Book Review: One Little Lie by Colleen Coble
By Janet WebbMarch 5, 2020
Welcome to the Pelican Harbor series, set in Alabama’s Pelican Bay area. Colleen Coble introduces Officer Jane Hardy as she is named interim sheriff after the longtime sheriff (her father) retires. Their relationship is strained and tense. Fifteen years earlier, father and daughter escaped from a cult, tragically, without Jane’s newborn baby. Jane, known as ‘Button’ because of her small stature, was only fifteen when she gave birth.
“It’s a boy!” Her mother plopped the baby on Button’s breast. “He’s good sized too. And listen to those lungs. He needs to nurse.”
Tired after giving birth, Jane falls asleep. She wakes to the smell of smoke and the sound of screams. She searches frantically for her baby, but her father grabs her and hauls her to his Jeep. Where’s her mother? She wants to stay with the cult leader. Button is hysterical: “She took my baby? She can’t keep him here. He’s mine!” but her father gently tells her that her baby is dead.
Her dad held her gaze. “I saw him, honey. He was blue and cold. Your mom gave me this photo for you to keep to remember him by.” He thrust a Polaroid picture into her hand.
Fifteen years later, the faded Polaroid is her most treasured possession.
Early one morning, when “sunrise pinked the clouds in the eastern sky and spread an iridescent shimmer over the waves,” a grizzled old shrimp fisherman and his young assistant make one last haul. They’ve snared an oversized cooler in their net. Inside the heavy container they find a decapitated corpse wearing a bloody wedding dress. The new chief of police will have to hit the ground running.
Soon after the discovery of the body in the cooler, Jane is called out at sunrise to investigate another corpse. Before going inside the house, she “caught the sight of something metallic.” Her dog Parker, a K-9 officer, goes after the person and pins him down.
She immediately recognized him as the man who invited her for coffee yesterday morning. Reid Dixon. She didn’t see a weapon on him, but a video camera was tangled in the brush.
Why is he at the scene?
“The mayor has given me permission to follow you around for the next few weeks, Chief. I’m doing a documentary on small-town police departments. You’re one of the few female police chiefs around, so I’ll be focusing the bulk of my video on you.”
Mayor Lisa Chapman confirms Reid’s statement. When she appointed Jane police chief, she took Reid up on his offer, telling Jane, “he called last week, and I knew he’d be even more interested in doing a documentary when he found out we had a female chief.” There’s no way Lisa is going to pass up such “great exposure.” Jane doesn’t have a choice, but she still snaps at Reid to keep out of her way while he videos her. The crime scene is horrific.

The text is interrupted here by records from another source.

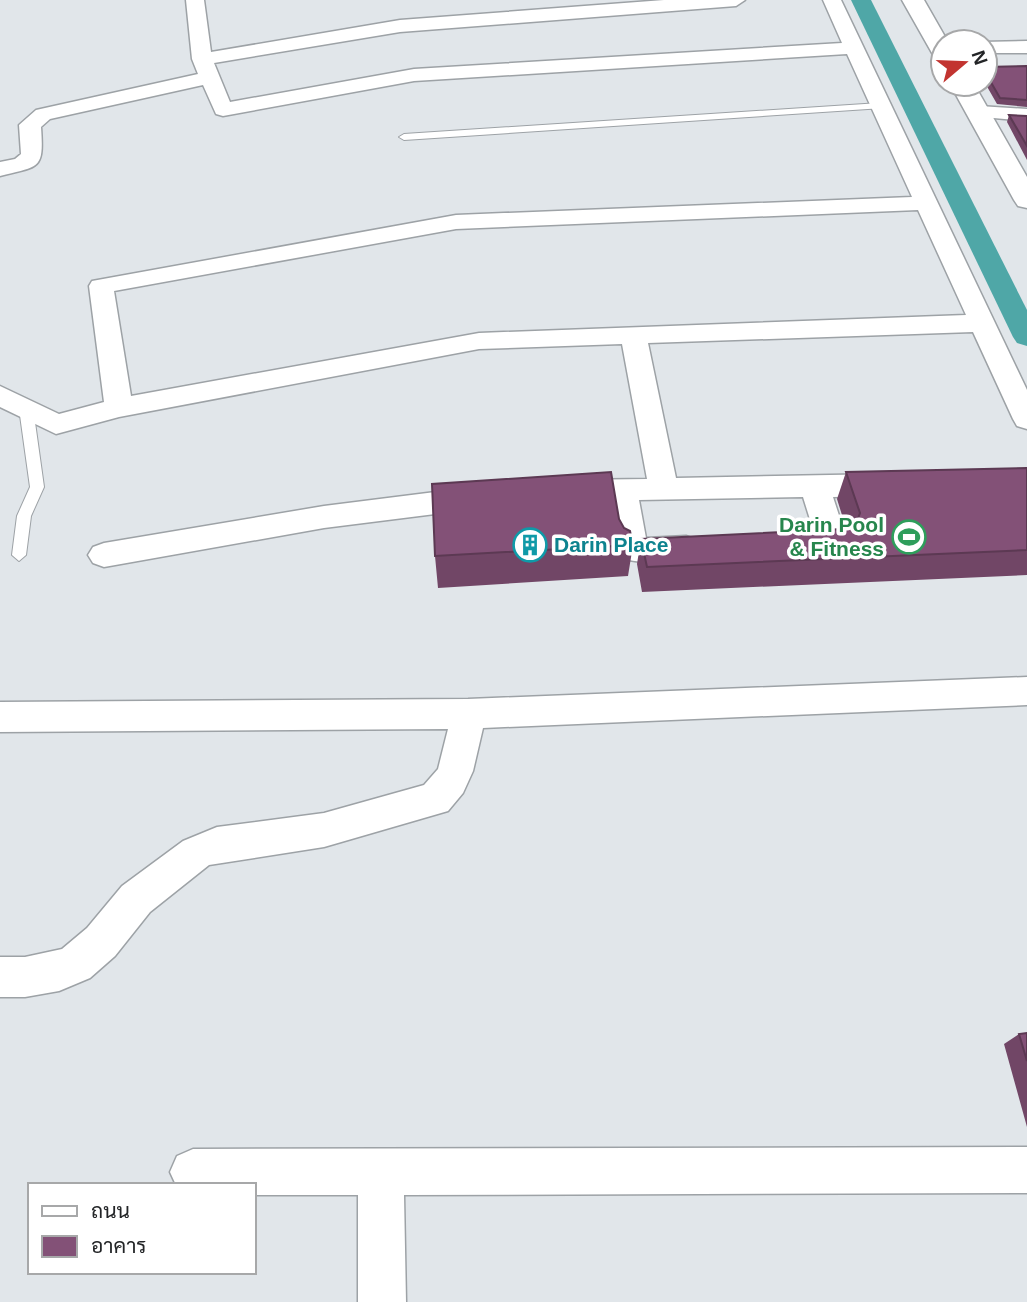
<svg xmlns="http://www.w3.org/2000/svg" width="1027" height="1302" viewBox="0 0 1027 1302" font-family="Helvetica,Sarabun,sans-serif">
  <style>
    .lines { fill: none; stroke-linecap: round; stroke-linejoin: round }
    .canal { fill: #4fa7a7; fill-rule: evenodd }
    .lane-casing { stroke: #9da2a6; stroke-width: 2 }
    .street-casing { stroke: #9da2a6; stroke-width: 3 }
    .secondary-casing { stroke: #9da2a6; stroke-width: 3 }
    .lane { fill: #fff; fill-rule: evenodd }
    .street { fill: #fff; fill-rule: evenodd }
    .secondary { fill: #fff; fill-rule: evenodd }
    .wall { fill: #714666 }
    .building { fill: #835177; stroke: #5c3953; stroke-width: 2 }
    .labels { text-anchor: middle; stroke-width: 7; stroke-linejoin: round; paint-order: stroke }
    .leisure-label { font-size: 21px; font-weight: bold; fill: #27864d; stroke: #fff; text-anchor: end }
    .culture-label { font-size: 21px; font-weight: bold; fill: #0d838f; stroke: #fff; text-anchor: start }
  </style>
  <rect width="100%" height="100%" fill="#e1e6ea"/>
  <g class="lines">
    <path class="canal" d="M 851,0 L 871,0 L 1027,310 L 1027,346 L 1017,343 L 1013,337 Z"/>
    <defs>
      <path id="lane" d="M 880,103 L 885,106 L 883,108 L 404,140 L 399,137 L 404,134 Z
        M 26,404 L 33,408 L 44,487 L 31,516 L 26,555 L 19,561 L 12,555 L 17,516 L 30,487 L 19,408 Z"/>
      <path id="street" d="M 186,0 L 204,0 L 211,52 L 400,20 L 664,0 L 745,0 L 736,6 L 400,32 L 214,63 L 230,102 L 414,69 L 842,43 L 823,0 L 841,0 L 1027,390 L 1027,429 L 1017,426 L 1013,419 L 973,332 L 648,343 L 676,478 L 884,474 L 894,477 L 899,485 L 894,493 L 884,496 L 833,497 L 847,540 L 843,548 L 799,554 L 788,550 L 784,542 L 788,534 L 813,529 L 803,497 L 639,500 L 646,538 L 686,536 L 697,540 L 701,548 L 697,556 C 676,563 643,565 622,558 L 618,550 L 609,501 L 571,502 L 561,499 L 556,491 L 561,483 L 571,480 L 647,479 L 622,344 L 479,349 L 119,417 L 56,434 L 0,407 L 0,386 L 59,414 L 104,402 L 89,286 L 92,281 L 456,215 L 912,197 L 847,54 L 414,81 L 223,116 L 216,114 L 203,85 L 50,119 L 41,127 C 44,170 40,166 0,176 L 0,162 L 15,159 L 21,154 L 19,125 L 36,110 L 198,74 L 192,59 ZM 918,210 L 966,315 L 479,333 L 131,396 L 114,291 L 456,229 Z
        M 1027,41 L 1027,53 L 985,53 L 985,42 L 982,42 Z
        M 979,106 L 1027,109 L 1027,121 L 972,116 L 969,112 L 972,108 Z
        M 475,487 L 486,490 L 490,498 L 486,506 L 475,509 L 324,528 L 104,567 L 93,563 L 88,555 L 93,547 L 104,543 L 324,506 Z
        M 1027,677 L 1027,705 L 483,728 L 473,771 L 463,793 L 448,811 L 324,847 L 209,865 L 150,912 L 115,956 L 90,978 L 59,991 L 25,997 L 0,997 L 0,957 L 25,957 L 62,949 L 87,928 L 122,886 L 183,841 L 217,827 L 324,813 L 424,785 L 438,769 L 448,729 L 0,732 L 0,702 L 468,699 Z
        M 1027,1147 L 1027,1193 L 404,1195 L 406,1302 L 358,1302 L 358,1195 L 254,1195 L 254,1185 L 176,1185 L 170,1172 L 177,1156 L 193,1149 Z"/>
      <path id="secondary" d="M 902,0 L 924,0 L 948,42 L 943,42 L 943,60 L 935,58 L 932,53 Z
        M 950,84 L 974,84 L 1027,177 L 1027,208 L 1018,206 L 1014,200 Z"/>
    </defs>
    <use href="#lane" class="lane-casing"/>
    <use href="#street" class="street-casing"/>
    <use href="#secondary" class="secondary-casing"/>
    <use href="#lane" class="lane"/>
    <use href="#street" class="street"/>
    <use href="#secondary" class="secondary"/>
  </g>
  <path class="wall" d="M 1027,66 L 1027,107 L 997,104 L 985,83 L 985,67 Z
    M 1009,115 L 1027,116 L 1027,160 L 1007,122 Z
    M 1027,468 L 1027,575 L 642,592 L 637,564 L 641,539 L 843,529 L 846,528 L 837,499 L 846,472 Z
    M 619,519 L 633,545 L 628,576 L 438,588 L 435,556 Z
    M 1027,1033 L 1027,1127 L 1004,1044 L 1019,1034 Z"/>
  <path class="building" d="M 1027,66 L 1027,100 L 1000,98 L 985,72 L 985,67 Z
    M 1009,115 L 1027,116 L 1027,146 Z
    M 1027,468 L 1027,550 L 647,567 L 641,539 L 843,529 L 856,524 L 860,513 L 846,472 Z
    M 611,472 L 619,519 L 624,528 L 630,531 L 633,545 L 435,556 L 432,484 Z
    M 1027,1033 L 1027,1061 L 1019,1034 Z"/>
  <defs>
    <symbol id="stadium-ring" viewBox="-11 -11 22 22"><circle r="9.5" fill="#fff" stroke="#2e9e5b" stroke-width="1.5"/><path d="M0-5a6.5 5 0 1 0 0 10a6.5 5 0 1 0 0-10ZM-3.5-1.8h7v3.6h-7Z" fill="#2e9e5b"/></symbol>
    <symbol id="building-ring" viewBox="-11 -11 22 22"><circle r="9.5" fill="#fff" stroke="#0f9aa8" stroke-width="1.5"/><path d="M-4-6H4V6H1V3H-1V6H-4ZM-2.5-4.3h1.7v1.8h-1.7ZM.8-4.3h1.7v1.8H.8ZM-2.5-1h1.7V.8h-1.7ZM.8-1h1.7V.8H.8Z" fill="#0f9aa8"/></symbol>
  </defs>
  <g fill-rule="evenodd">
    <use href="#stadium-ring" x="890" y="518" width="38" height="38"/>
    <use href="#building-ring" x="511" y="526" width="38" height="38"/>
  </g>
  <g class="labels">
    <g class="leisure-label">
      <text x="884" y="532">Darin Pool<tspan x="884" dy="24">&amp; Fitness</tspan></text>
    </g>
    <g class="culture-label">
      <text x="554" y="552">Darin Place</text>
    </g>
  </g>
  <rect x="28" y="1183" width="228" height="91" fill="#ffffff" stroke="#a7a8a9" stroke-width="2"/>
  <rect x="42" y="1206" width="35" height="10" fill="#ffffff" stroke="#a7a8a9" stroke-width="2"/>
  <text x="91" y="1218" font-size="21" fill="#232527">ถนน</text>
  <rect x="42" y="1236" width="35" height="21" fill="#835177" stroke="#a7a8a9" stroke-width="2"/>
  <text x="91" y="1253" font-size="21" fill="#232527">อาคาร</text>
  <g transform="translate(964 63) rotate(71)"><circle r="33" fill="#ffffff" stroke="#a7a8a9" stroke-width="2"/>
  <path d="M0-5L12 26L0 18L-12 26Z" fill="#c23430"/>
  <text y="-10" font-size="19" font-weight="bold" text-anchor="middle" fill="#232527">N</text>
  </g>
</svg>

A naked woman’s body sagged in rough stocks, and she was covered in feathers sticking to some kind of black substance. Tarred and feathered like some kind of medieval punishment. A crudely painted sign with the word Homewrecker was attached to the stocks with one rusty nail.
Is this murder connected to the woman found in the cooler? It seems like a vigilante with a moralistic axe to grind is behind the killings. Thankfully, Reid and his 15-year-old son Will, (Reid’s temporary cameraman) chronicle Jane’s activities in an unobtrusive and respectful way. She lets go of her resentment and even starts to bounce some of her theories off Reid. Conducting two homicide investigations is a baptism of fire for the new chief. It gets worse: Mayor Lisa asks Jane into her office and tells Reid and Will to stay outside. She tells Jane the FBI have arrested her father for swindling funds from the police department. Reid tells Jane to hang in there, insisting on taking her for emergency ice cream at nine in the morning. As a solitary sole, used to taking care of her own problems, this is a difficult proposition. Jane finds herself wondering: can she really depend on Reid?
But Reid has his own secrets from the past, and the gulf between them may be impossible to cross—especially once her father’s lie catches up with him.
What lies behind the title One Little Lie? Is unraveling the ironically labeled “little lie” key to understanding the trajectory of the overarching plot? Not every lie is revealed but readers won’t have to wait long for answers as Two Reasons to Run is coming in September 2020.
One Little Lie is shelved under the Christian romantic suspense label, defined as a clean read, one that is “heart-warming and heart-pounding,” and “enriched with faith and hope.” Jane Hardy’s excruciating personal story makes her suspicious of religion, organized or otherwise, but she is a work in progress.